Now this made a terrific dough, easy to work–I could have just patted it into the pan, but it was even easier to sprinkle with extra flour and roll out to the desired shape. This is enough dough to fit a cookie sheet, which is what I would have done if we’d had company. But since it was only the two of us, I split the dough in half, wrapped one in plastic and froze it for another time (which is, in fact, the time I’m going to tell you about in more detail…but hang on). Rolled out the other, and covered it with sweet onions, about a pound and a half sliced, that I’d cooked for a long, slow time in a crowded pan to keep them from browning. Just got them to be white and meltingly tender, about an hour’s worth of cooking. Then I mixed them with a little fresh chopped thyme, spread them across the dough that I’d rolled into a small pizza pan, crisscrossed them with whole anchovies, dotted them with black olives, and peppered the whole. Preheated the oven to 500º, and then popped the pizza in for about fifteen/twenty minutes. Just terrific. PIssaladière is what that’s called, when it’s at home in Nice.
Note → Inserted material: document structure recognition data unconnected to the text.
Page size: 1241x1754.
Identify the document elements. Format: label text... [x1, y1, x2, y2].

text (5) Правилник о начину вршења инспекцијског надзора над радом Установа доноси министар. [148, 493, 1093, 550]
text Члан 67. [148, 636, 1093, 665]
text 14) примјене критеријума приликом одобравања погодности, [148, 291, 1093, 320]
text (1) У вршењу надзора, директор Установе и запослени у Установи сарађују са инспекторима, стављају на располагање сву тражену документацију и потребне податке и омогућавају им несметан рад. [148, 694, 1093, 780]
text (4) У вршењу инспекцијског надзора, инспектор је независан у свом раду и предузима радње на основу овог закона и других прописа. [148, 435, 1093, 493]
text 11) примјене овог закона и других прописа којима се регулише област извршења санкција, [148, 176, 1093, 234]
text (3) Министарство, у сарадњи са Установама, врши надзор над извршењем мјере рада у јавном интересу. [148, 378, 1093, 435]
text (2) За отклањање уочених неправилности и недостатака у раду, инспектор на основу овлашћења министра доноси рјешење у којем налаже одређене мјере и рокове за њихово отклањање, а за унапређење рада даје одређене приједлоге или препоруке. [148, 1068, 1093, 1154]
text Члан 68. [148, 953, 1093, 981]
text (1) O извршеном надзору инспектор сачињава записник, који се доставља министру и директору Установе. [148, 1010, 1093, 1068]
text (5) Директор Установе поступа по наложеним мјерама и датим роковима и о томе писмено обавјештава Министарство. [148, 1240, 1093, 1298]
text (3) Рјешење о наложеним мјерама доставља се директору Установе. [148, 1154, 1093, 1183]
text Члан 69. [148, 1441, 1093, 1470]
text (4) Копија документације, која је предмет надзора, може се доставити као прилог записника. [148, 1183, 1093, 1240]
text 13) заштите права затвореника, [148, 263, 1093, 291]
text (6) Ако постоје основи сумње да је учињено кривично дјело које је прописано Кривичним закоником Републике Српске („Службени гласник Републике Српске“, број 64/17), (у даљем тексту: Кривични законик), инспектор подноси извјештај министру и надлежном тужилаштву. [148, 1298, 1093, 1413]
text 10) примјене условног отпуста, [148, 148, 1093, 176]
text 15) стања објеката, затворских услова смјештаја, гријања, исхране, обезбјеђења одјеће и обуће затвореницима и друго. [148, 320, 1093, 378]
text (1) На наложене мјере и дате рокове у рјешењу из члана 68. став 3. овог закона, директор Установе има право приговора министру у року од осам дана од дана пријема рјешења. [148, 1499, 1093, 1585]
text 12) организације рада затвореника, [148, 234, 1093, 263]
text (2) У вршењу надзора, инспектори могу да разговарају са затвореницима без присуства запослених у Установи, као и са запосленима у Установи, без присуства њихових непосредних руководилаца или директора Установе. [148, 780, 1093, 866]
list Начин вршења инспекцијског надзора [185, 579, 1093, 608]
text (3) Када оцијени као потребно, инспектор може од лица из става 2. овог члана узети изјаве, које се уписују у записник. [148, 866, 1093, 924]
A week or so later I was somewhat harassed to think of something for dinner quick, and I still had all those onions and mushrooms lying around. So this time, what I did was the best, I think, as sometimes seems to happen when one operates under pressures of this sort. First I pulled the pastry out of the freezer and let it defrost for a couple of hours. (Luckily I’d remembered I needed a dinner option earlier that day, which if I didn’t have time to do anything about it, at least I had time to pull that dough out.)
Then this is what I did:
I sliced a couple of onions and sauteéd them over medium high heat in a nice wide pan that gave them plenty of room to move around and caramelize to their heart’s content. While they did that, sternly ordering them not to burn while I was gone, I rushed out and picked myself a bowl of salad. While I was at it, I picked a branch or two of sage. Then I hurried back into the house, oh the relief, the onions were just turning nice and brown, not burning at all, and just needed a stir. I chopped the sage and threw that in with the onions, stirring. I kept at them till they were a beautiful mahogany color, then I salted them and took them off the heat.
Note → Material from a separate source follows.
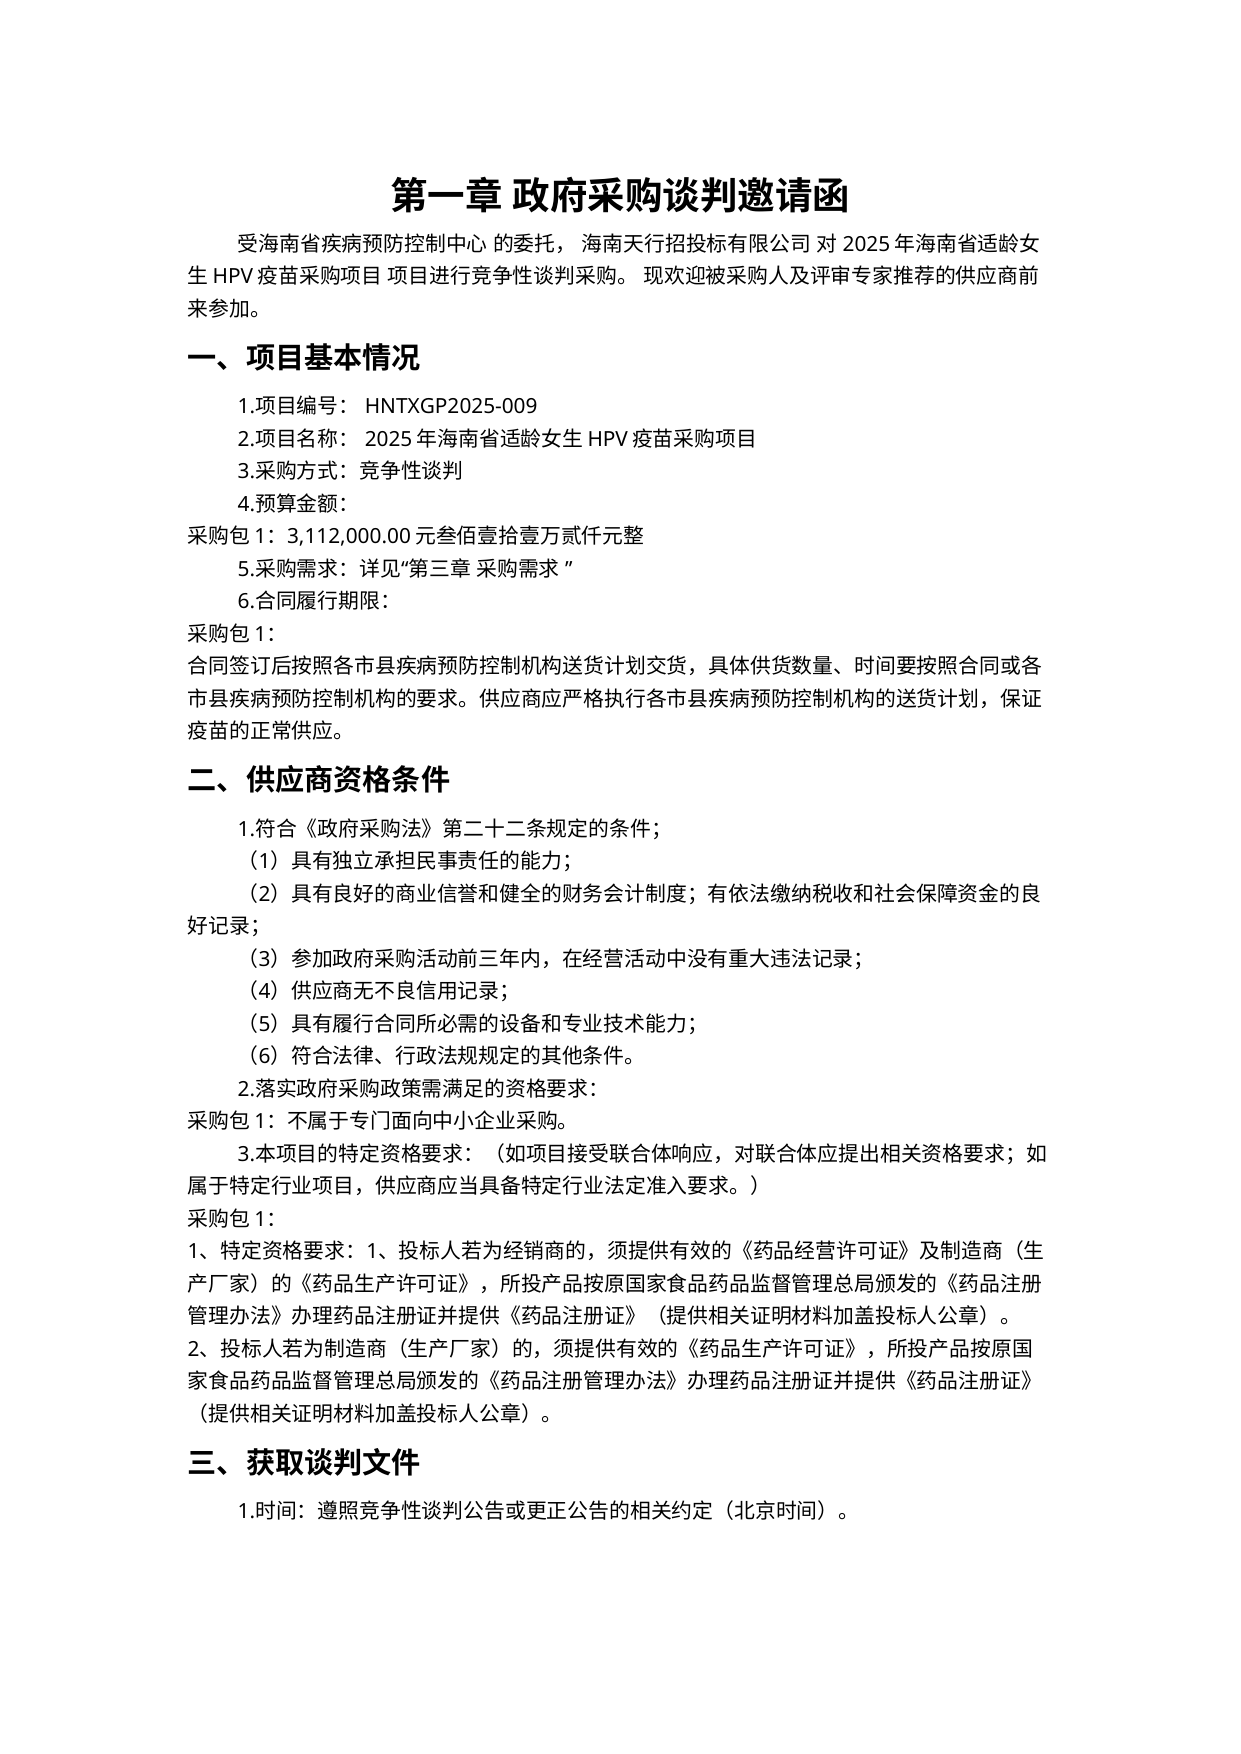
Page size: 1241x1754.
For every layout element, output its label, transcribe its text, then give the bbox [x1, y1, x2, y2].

When I was just about ready for dinner, I preheated the oven to 500º, and sliced as many mushrooms as I thought would fit on top (about a half a pound, as I recall). Then I rolled out the dough, fit it into the pan, spread the cooled onions on top and scattered the mushrooms all over. THEN I rooted around in my cheese drawer and found a wedge of gorgonzola, which I proceeded to crumble with abandon all over the mushrooms.
Into the oven it went for about fifteen/twenty minutes, until the house smelled heavenly. Pulled it out, poured a glass of wine, tossed the greens with a little salt and walnut oil and a spritz of lemon, served some of both on our two plates, and in about twenty minutes all of it was gone. I don’t know how that happened, but I know we had a good time while it did.